Tuesday, December 4, 2018

Sacramento Journal: Fathoming the Demographic



photo by Francis Levy
Where do all the homeless people come from and the murals of Johnny Cash, Prince and Saoirse Ronan? Sacramento is a mass of contrarieties. Tropical palms line the streets along with deciduous trees which create the feeling of New England in Northern California on a lustrous autumn afternoon. A gun store is down the block from a storefront operated by Franciscans. The Capitol Dome Park is surrounded with a majestic line of portosans in anticipation of a marathon--the line of portosans like an auspicious hedge. Around the corner from LexisNexis on 21st and K are Time Tested Books Sell-Buy-Trade, and Freestyle Relaxed Fashion Boutique--an old-fashioned used book store and a thrift shop a stone's throw from a computer giant. and then there's Harv's Car Wash (1901 I) GET IN • GET OUT • GET CLEAN • GO GREEN! How to unearth the demographics or explain that lamp in the store window of Lofings Lighting on J, with the woman's leg in fishnet stockings for a base?

Monday, December 3, 2018

Sacramento Journal: the Samson Luggage Sculpture


"The Samson Luggage Sculpture" by Brian Goggin (photo: Francis Levy)
If you repair to the baggage claim area at Terminal A in the Sacramento Airport, you will come upon the "Samson Luggage Sculpture." It’s actually two 23 feet-high pillars made up of over 700 valises. The artwork was created by the sculptor Brian Goggin in l998 and the arcane term for a suitcase actually is the most adequate way to describe this agglomeration of beaten up and abandoned pieces—that might remind you of weather worn faces and purportedly represent the entire period of modern air travel. The towers sit in white bins of the kind one sees in airports and anyone who has ever experienced a sinking feeling when the carousel has stopped and their luggage is nowhere to be found will derive a catharsis in this vertiginous version of the lost or unclaimed baggage depot.

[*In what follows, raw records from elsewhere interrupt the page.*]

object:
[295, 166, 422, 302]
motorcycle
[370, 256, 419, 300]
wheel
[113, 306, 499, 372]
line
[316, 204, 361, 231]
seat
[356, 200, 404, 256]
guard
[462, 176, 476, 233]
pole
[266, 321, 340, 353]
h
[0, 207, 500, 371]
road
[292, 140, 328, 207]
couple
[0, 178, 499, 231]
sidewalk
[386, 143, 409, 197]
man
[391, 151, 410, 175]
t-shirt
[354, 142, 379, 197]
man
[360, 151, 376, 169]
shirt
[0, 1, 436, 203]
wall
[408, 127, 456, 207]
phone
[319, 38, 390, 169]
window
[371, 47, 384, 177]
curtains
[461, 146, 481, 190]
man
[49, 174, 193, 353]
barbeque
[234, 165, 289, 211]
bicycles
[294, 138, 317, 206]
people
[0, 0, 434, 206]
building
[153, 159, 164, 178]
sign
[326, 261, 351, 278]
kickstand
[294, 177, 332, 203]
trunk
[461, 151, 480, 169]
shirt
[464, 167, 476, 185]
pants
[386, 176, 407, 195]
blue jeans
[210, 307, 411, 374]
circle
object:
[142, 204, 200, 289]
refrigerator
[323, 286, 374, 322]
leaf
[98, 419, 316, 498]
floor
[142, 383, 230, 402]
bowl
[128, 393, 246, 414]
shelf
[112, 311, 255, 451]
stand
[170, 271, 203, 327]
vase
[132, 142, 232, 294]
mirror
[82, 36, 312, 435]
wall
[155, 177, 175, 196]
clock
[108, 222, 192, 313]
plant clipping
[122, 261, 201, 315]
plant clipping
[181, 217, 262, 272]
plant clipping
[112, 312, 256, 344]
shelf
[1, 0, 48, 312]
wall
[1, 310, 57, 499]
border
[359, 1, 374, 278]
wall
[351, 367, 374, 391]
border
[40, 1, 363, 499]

It’s a little like the straphanger in The Kingston Trio’s “MTA” with the lyrics being changed from “did he ever return?” to “will it ever return?” If you have ever been permanently separated from your belongings, it might be worth scouting out this artwork next time you're in Sacramento, to see how these orphans have been inadvertently canonized. In reality, you might never have gotten your valuables back, but might find your suffering has been requited as part of a universal experience that finally contributed to the making of a work of art. Loss is, of course, the subject and Vittorio De Sica may have had a similar impulse toward restitution in his famed Bicycle Thieves (1948) which dealt with the disappearance of the title object in post-war Rome.